AVOSpice is a simulation program for analog-digital circuits represented at the transistor level and optimized for very large-scale integrated circuits simulation.

The following distinctive features of AVOSpice provide significant decrease of circuit simulation time for transient analysis (.TRAN):

1.  Developed mathematical methods, algorithms and rules system allow classification and separation of circuit variables (potentials) into groups. These groups are generated dynamically at the certain time interval, which allows:

a) to divide in the majority of cases a big system of algebraic equations into a set of independent subsystems. Solving such subsystemsseparately leads to significant decrease of computation resources;
b) to apply mathematical algorithms according to individual peculiarity of each subsystem;
c) to use multiprocessor calculations, which means that every group of variables is processed in a separate processor.

As a result the simulation algorithm for transient analysis becomessimilar to algorithm of event-based simulation. The main resources are spent to simulate only active part of circuit, while the accuracy is the same as for full circuit.

2. Conventional algorithms were redesigned in order to save time at the expense of memory (usually algorithms save memory and time simultaneously). The following methods were redesigned:

- algorithms of linear algebraic equation systems solution;
- Jacoby and Seidel iteration algorithms;
- LU and reordering (RO) algorithms;
- integration algorithms (for example, Gere and Shihman algorithms).

3. Original data structure efficiently using processor cache memory was designed.

 Benchmarks simulation showed, that:

- simulation time decreases in up to 5-1000 times in case the variables are divided into groups (item 1);
- simulation time decreases in up to 2-3 times due to redesigned algorithms and original data structure using (item 2, 3).

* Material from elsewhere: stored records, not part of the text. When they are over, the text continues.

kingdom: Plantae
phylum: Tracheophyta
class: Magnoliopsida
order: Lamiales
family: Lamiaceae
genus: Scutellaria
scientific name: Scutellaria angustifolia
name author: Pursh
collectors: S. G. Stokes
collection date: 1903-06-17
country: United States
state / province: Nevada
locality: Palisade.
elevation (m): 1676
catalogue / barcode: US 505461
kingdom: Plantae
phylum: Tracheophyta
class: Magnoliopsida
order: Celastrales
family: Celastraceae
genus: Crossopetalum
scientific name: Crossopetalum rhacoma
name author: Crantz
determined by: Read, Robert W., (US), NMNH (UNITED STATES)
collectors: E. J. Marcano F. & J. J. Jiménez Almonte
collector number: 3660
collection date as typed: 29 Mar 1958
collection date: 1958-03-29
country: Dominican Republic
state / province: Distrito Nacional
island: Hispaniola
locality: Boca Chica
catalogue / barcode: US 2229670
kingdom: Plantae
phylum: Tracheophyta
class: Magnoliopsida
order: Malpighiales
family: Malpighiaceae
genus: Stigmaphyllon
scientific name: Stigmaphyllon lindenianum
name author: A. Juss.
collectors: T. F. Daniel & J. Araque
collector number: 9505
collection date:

The users of AVOSpice found out, that the wide range of integrated circuits satisfy methods, algorithms and system of rules mentioned in item 1. For example, different types of interfaces, memory, generators (including PLL) and processor circuits. Transistors in these circuits work in switch mode.
Some circuits (for example, amplifier and comparator) don’t correspond to methods, algorithms and system of rules mentioned in item 1. For these circuits simulation time decreases due to redesigned algorithms and original data structure (item 2, 3 ).
In the complex circuit there are parts satisfying both rules in item 1, item 2 and item 3. In this case, subcircuit satisfying rules in item 2 and 3 is represented by a separated group of variables and time for simulation of the whole circuit is determined by the time for simulation of the group with the maximum size.